Step 5. Do successful transition: A new beginning begins with an ending. Manage your post-divorce life well. A new beginning does not begin with a new beginning – but with an ending. Make the transition. Transformation is the new legal reality. Transition is the emotional process you must go through to come to terms with the new reality. Heal the past, to be free to live the present, to be able to create a new future for yourself. The linear change-management model can serve as a guideline: Successful transition is a three-step process like the story of old of the Exodus out of Egypt:
(i) The old situation that didn’t work (Egypt = slavery ). The deep waters you go through during the divorce (the Red Sea) does not mouth you out into the promised land but into the desert …
(ii) The desert where the sun is scorching and the nights are cold. In the desert you must rid yourself from the past. You are out of Egypt, but you must get Egypt out of you, and stop longing back to the fleshpots of Egypt. You must cry your tears and make your photo albums and put a full-stop behind the old chapter. In the desert you must also get clear guidelines and a vision for the future (the 10 commandments and the faith that there is a promised land waiting). You do not have to remain in the desert forever (40 years) and eventually die there, like so many divorcees do. My experience is that the shortest possible time for the emotional transition, is 12 months (the first birthdays/Christmas/etc. on your own). A new relationship can be an oasis – just make sure that you do not confuse an oasis for the promised land. Then you have to take a leap of faith and go through more deep water (the Jordan river) to enter into the promised land …
(iii) The Promised land, the new reality – your rightful new future. The promised land is not necessarily a new relationship, but can also be a state of being happily single! There is new life after anything – even divorce.
Step 6 . Become 100% whole again. Make sure to go for counselling to become whole again, and also for pro-active coaching to get a life plan for your future. (Life reconstruction seminars presented monthly in different cities in South Africa, and in different parts of the world. Enquire at email@example.com ) Make sure that you are whole again before you decide to settle into a new relationship. If you marry - make sure to marry a whole person. Two broken people cannot build a wholesome relationship.
Take these six steps with the help of a good coach or counsellor, and you stand a chance of making a success of your divorce, and the new chapter waiting for you.
If you want to enquire to purchase a full program on the Six steps how to divorce successfully., then send an email to firstname.lastname@example.org . It is a document both ex-partners can work through separately with a suggestion on how you can then get together and reach an agreement to divorce successfully.

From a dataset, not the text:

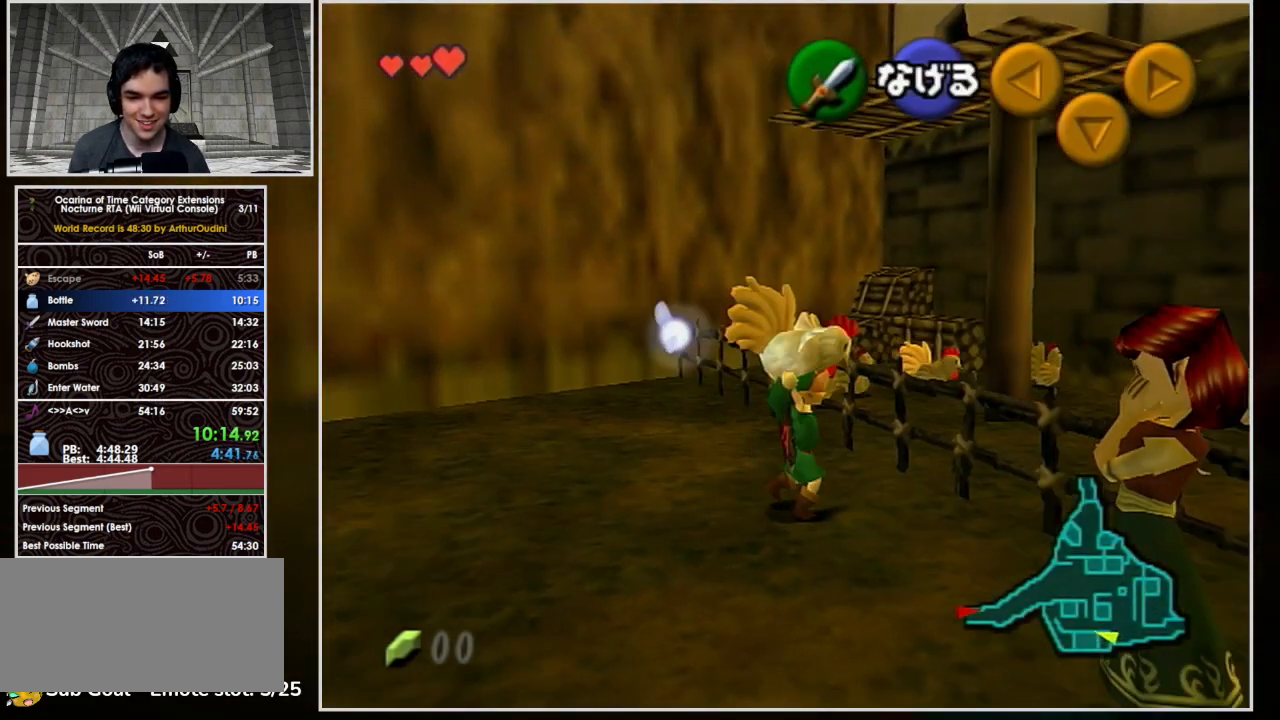
{"buttons": [], "left_stick": "down-right", "events": []}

Disclaimer: Important notice to you as the reader: Although the life coach (dr Gustav Gous) provide certain recommendations, the sole and final responsibility for decision-making remains your own and that the life coach or anybody associated to him and his company Short Walk Seminars Pty Ltd cannot be held responsible for any of your choices and reactions. You, the reader, must take full responsibility for your life, reactions and choices.

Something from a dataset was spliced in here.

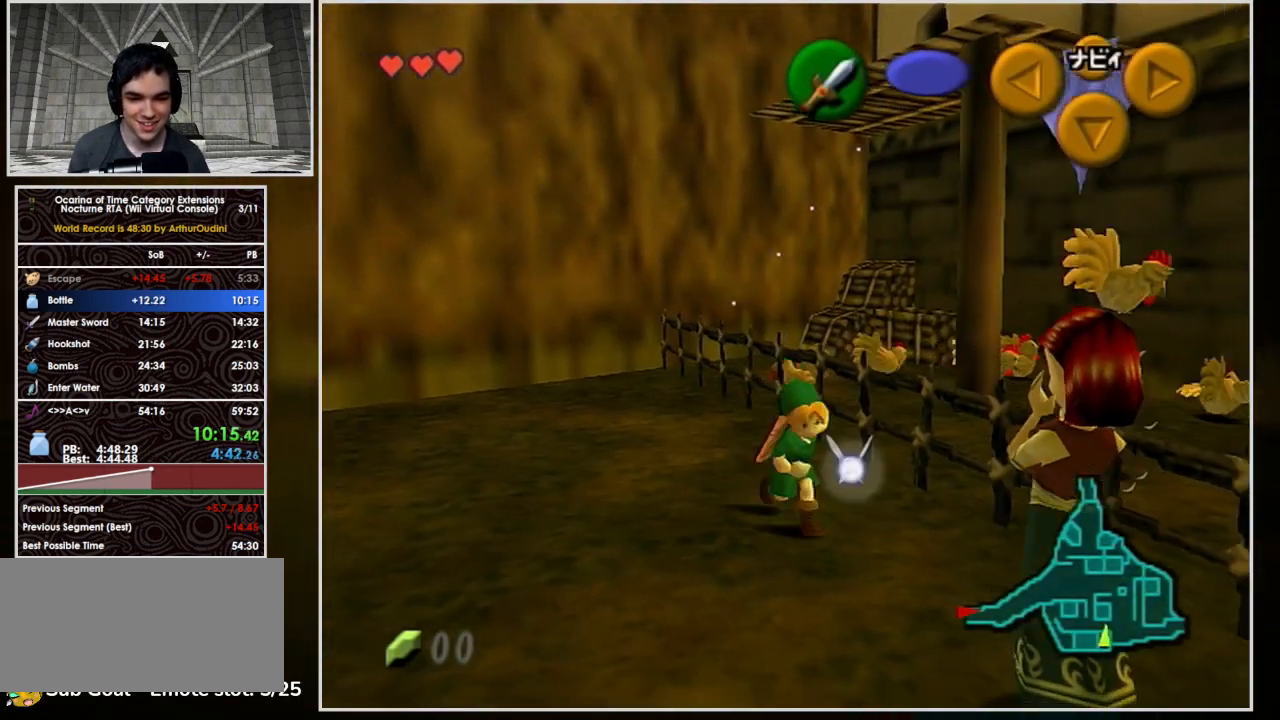
{"buttons": [], "left_stick": "down", "events": [[500, "left_stick", "down"]]}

Dr Gustav Gous is an International Motivational Speaker and Executive Life Coach with experience on 5 continents. In the past he was the in-house counselor for the petro-chemical company Sasol for 9 years. He focuses on all the inner and inter-personal processes necessary to conduct good business. He is known for his Transformational leadership
programmes on Robben Island, titled the “Short Walk to Freedom”. He is a Certified Speaking Professional (CSP) and past President of the Professional Speakers Association of Southern Africa and a member of the APSS (Asia Professional Speakers Singapore). Currently he is heading up the Diversity Intelligence Institute, specializing in rolling out Diversity Intelligence interventions for international companies. He is the CEO of Short Walk Seminars Pty Ltd.
He is also the specialist Life Coach on national radio in South Africa; RSG FM100-104 : Programme: Fit for Life / Fiks vir die lewe.
Contact his office: +2712 3455931 Office hours 08:00 - 13:30 South African Time. (CAT)
Follow him on Twitter: @GustavGous or on Facebook and LinkedIn .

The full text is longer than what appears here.